And so on. One can become quite proficient at this amiable patter; the trick is to omit the instructive parts when attending formal dinner parties outside of the house.
It would be a mistake for Miss Manners to provide you with a list of no-no's. It may never have occurred to your children to laugh with a mouthful of soup, for instance, or to discharge unappreciated salad ingredients into the napkin.
Here, instead, are a few yes-yes's.Small children: should be expected to wait until their mother begins eating, to use their forks, knives and napkins as God meant them to be used, to refrain from mentioning their dislikes on the menu, to pretend to listen attentively when others are speaking, to ignore the toy potential of various food items, and not to leave the table without permission.

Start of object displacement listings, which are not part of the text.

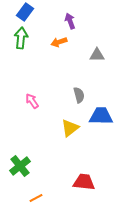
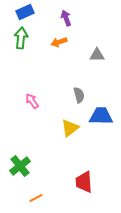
blue rectangle: rotated 30 degrees clockwise
purple arrow: moved 4 px left, 3 px up
red trapezoid: rotated 100 degrees counterclockwise
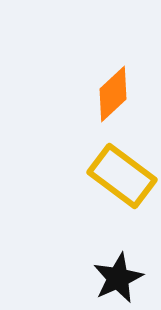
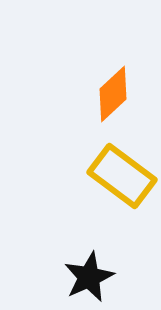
black star: moved 29 px left, 1 px up
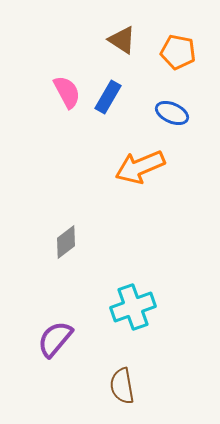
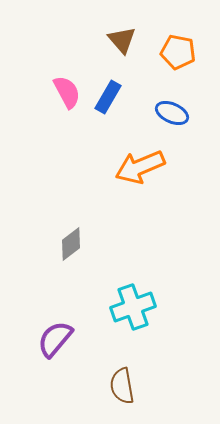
brown triangle: rotated 16 degrees clockwise
gray diamond: moved 5 px right, 2 px down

Expectations are not always fulfilled, of course. What Miss Manners really means is that children should be repeatedly reminded to do these things, in such a way as not to interfere with the opportunity for pleasant family conversation, but as to make basic table manners such a constant requirement that they become automatic before the children reach maturity.
Q. Upon answering the telephone with a pleasant "hello," I am often confronted with the rude response, "Who is this?" The telephoning party has not only ignored my salutation, he or she has imposed on my good nature. One should always retain the option of revealing one's identity to persons of one's own choosing. This is particularly true when one is engaged in telephone conversation, under which circumstances one is unable to discern the intent or character of the inquiring party. I usually just surrender my name, however. Does this only encourage the unmannered party to repart his or her offense?
A. Possible, although the joys of calling around town demanding people's names are probably limited. The answer to "Who is this?" is properly, "Whom are you calling?"